====== Passage provided

Background Briefing on the U.S. Government's Comprehensive Approach to Atrocity Prevention and Response
MODERATOR: Good afternoon, everyone, and thank you for joining us. Today’s background call is on today’s executive order regarding a comprehensive approach to atrocity prevention and response. We’ve got two great speakers today. The first is [name and title withheld]. From here on out, [Senior Administration Official One] will be known as senior Administration Official one. Our second speaker is [name and titled withheld]. From here on out, [Senior Administration Official Two] will be known as senior Administration Official two. I want to remind you that this call is on background – this is a background call – and our speakers should be attributed as described just now. With that, I’ll turn it over to [Senior Administration Official One].
SENIOR ADMINISTRATION OFFICIAL ONE: Thanks, [Moderator]. And thank you, everybody, for joining us for this call. It’s a really great moment for us to talk a little bit about the Atrocity Prevention Board, with which you may be familiar, and I’m going to just summarize it and give you some examples of the way in which it works, because it really remains the centerpiece of the broader executive order, which I will turn to my colleague from [agency withheld] to talk about in greater detail.
It was about four years ago, a little more than four years ago, when President Obama announced that preventing mass atrocities was a national security priority of the United States in addition to being a moral imperative. And it’s since then that we’ve been working through the Atrocity Prevention Board to ensure that the possibility of mass killings of civilians in countries abroad is something that we are constantly scanning the horizon for, that we are ensuring is discussed and placed at the right level of attention within the U.S. Government, that we are developing tools to address and mitigate the consequences of mass casualties, and that we are doing this in a way where we’re consciously learning lessons and institutionalizing the responses to become better both ourselves and as part of a broader multinational community that’s committed to atrocity prevention.

============
====== The data

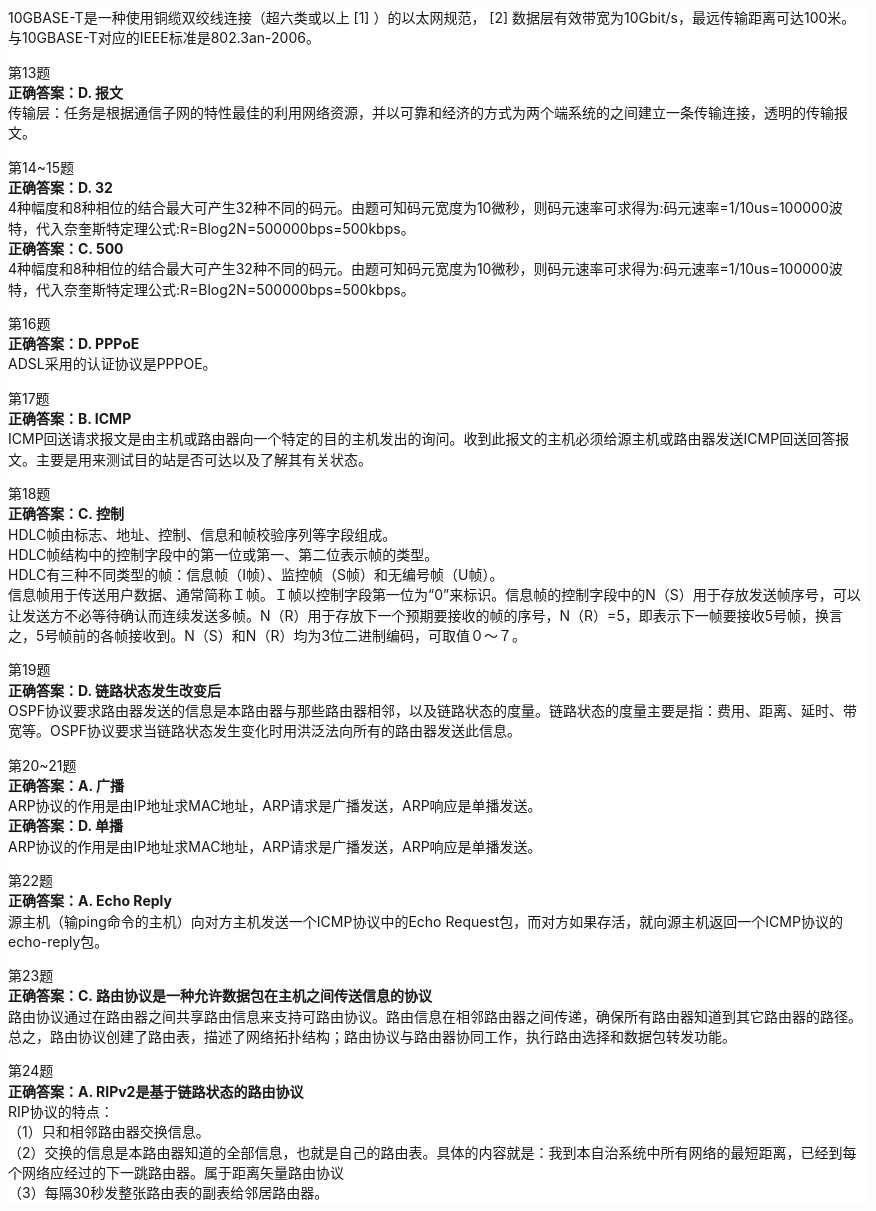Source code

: 10GBASE-T是一种使用铜缆双绞线连接（超六类或以上 \[1\] ）的以太网规范， \[2\] 数据层有效带宽为10Gbit/s，最远传输距离可达100米。与10GBASE-T对应的IEEE标准是802.3an-2006。  
  
第13题  
**正确答案：D. 报文**  
传输层：任务是根据通信子网的特性最佳的利用网络资源，并以可靠和经济的方式为两个端系统的之间建立一条传输连接，透明的传输报文。  
  
第14~15题  
**正确答案：D. 32**  
4种幅度和8种相位的结合最大可产生32种不同的码元。由题可知码元宽度为10微秒，则码元速率可求得为:码元速率=1/10us=100000波特，代入奈奎斯特定理公式:R=Blog2N=500000bps=500kbps。  
**正确答案：C. 500**  
4种幅度和8种相位的结合最大可产生32种不同的码元。由题可知码元宽度为10微秒，则码元速率可求得为:码元速率=1/10us=100000波特，代入奈奎斯特定理公式:R=Blog2N=500000bps=500kbps。  
  
第16题  
**正确答案：D. PPPoE**  
ADSL采用的认证协议是PPPOE。  
  
第17题  
**正确答案：B. ICMP**  
ICMP回送请求报文是由主机或路由器向一个特定的目的主机发出的询问。收到此报文的主机必须给源主机或路由器发送ICMP回送回答报文。主要是用来测试目的站是否可达以及了解其有关状态。  
  
第18题  
**正确答案：C. 控制**  
HDLC帧由标志、地址、控制、信息和帧校验序列等字段组成。  
HDLC帧结构中的控制字段中的第一位或第一、第二位表示帧的类型。  
HDLC有三种不同类型的帧：信息帧（I帧）、监控帧（S帧）和无编号帧（U帧）。  
信息帧用于传送用户数据、通常简称Ｉ帧。Ｉ帧以控制字段第一位为“0”来标识。信息帧的控制字段中的N（S）用于存放发送帧序号，可以让发送方不必等待确认而连续发送多帧。N（R）用于存放下一个预期要接收的帧的序号，N（R）=5，即表示下一帧要接收5号帧，换言之，5号帧前的各帧接收到。N（S）和N（R）均为3位二进制编码，可取值０～７。  
  
第19题  
**正确答案：D. 链路状态发生改变后**  
OSPF协议要求路由器发送的信息是本路由器与那些路由器相邻，以及链路状态的度量。链路状态的度量主要是指：费用、距离、延时、带宽等。OSPF协议要求当链路状态发生变化时用洪泛法向所有的路由器发送此信息。  
  
第20~21题  
**正确答案：A. 广播**  
ARP协议的作用是由IP地址求MAC地址，ARP请求是广播发送，ARP响应是单播发送。  
**正确答案：D. 单播**  
ARP协议的作用是由IP地址求MAC地址，ARP请求是广播发送，ARP响应是单播发送。  
  
第22题  
**正确答案：A. Echo Reply**  
源主机（输ping命令的主机）向对方主机发送一个ICMP协议中的Echo Request包，而对方如果存活，就向源主机返回一个ICMP协议的echo-reply包。  
  
第23题  
**正确答案：C. 路由协议是一种允许数据包在主机之间传送信息的协议**  
路由协议通过在路由器之间共享路由信息来支持可路由协议。路由信息在相邻路由器之间传递，确保所有路由器知道到其它路由器的路径。总之，路由协议创建了路由表，描述了网络拓扑结构；路由协议与路由器协同工作，执行路由选择和数据包转发功能。  
  
第24题  
**正确答案：A. RIPv2是基于链路状态的路由协议**  
RIP协议的特点：  
（1）只和相邻路由器交换信息。  
（2）交换的信息是本路由器知道的全部信息，也就是自己的路由表。具体的内容就是：我到本自治系统中所有网络的最短距离，已经到每个网络应经过的下一跳路由器。属于距离矢量路由协议  
（3）每隔30秒发整张路由表的副表给邻居路由器。  
  

[840d46e2690845f8b49b8b289ba0a39c.jpg]: https://www.xkxxkx.cn/file/exam/software/网络工程师/综合知识/第48题/840d46e2690845f8b49b8b289ba0a39c.jpg
[d198607944804675938515ef606bb979.jpg]: https://www.xkxxkx.cn/file/exam/software/网络工程师/综合知识/第56题/d198607944804675938515ef606bb979.jpg
[020f15088f0b468ba7194646f12804ec.jpg]: https://www.xkxxkx.cn/file/exam/software/网络工程师/综合知识/第33题/020f15088f0b468ba7194646f12804ec.jpg
[fe07924cfc0a46f397275075762ee1a3.jpg]: https://www.xkxxkx.cn/file/exam/software/网络工程师/综合知识/第36题/fe07924cfc0a46f397275075762ee1a3.jpg
[bca91a3d019043fb9fc3360e7abecb04.jpg]: https://www.xkxxkx.cn/file/exam/software/网络工程师/综合知识/第60题/bca91a3d019043fb9fc3360e7abecb04.jpg
[2f030a5dc3734a518ac6c11e86559018.jpg]: https://www.xkxxkx.cn/file/exam/software/网络工程师/综合知识/第64题/2f030a5dc3734a518ac6c11e86559018.jpg
[011c38f2dbdd48ce806fcdbb4bace14e.jpg]: https://www.xkxxkx.cn/file/exam/software/网络工程师/综合知识/第65题/011c38f2dbdd48ce806fcdbb4bace14e.jpg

============

• _Directions_:
1. In the atrocity prevention briefing, how long ago did President Obama announce that preventing mass atrocities was a national security priority?
2. In the records, update the lines that begin at the start of the records and stop after the line containing "传输层：任务是根据通信子网的", replacing "以太网规范" with "以太网标准" and keeping everything else unchanged. Leave the pictures out of your answer.
The briefing text and the records are two separate pieces of material.

• _Solutions to the problems_:
1. A little more than four years ago.

2.
Source code

: 10GBASE-T是一种使用铜缆双绞线连接（超六类或以上 \[1\] ）的以太网标准， \[2\] 数据层有效带宽为10Gbit/s，最远传输距离可达100米。与10GBASE-T对应的IEEE标准是802.3an-2006。  
  
第13题  
**正确答案：D. 报文**  
传输层：任务是根据通信子网的特性最佳的利用网络资源，并以可靠和经济的方式为两个端系统的之间建立一条传输连接，透明的传输报文。  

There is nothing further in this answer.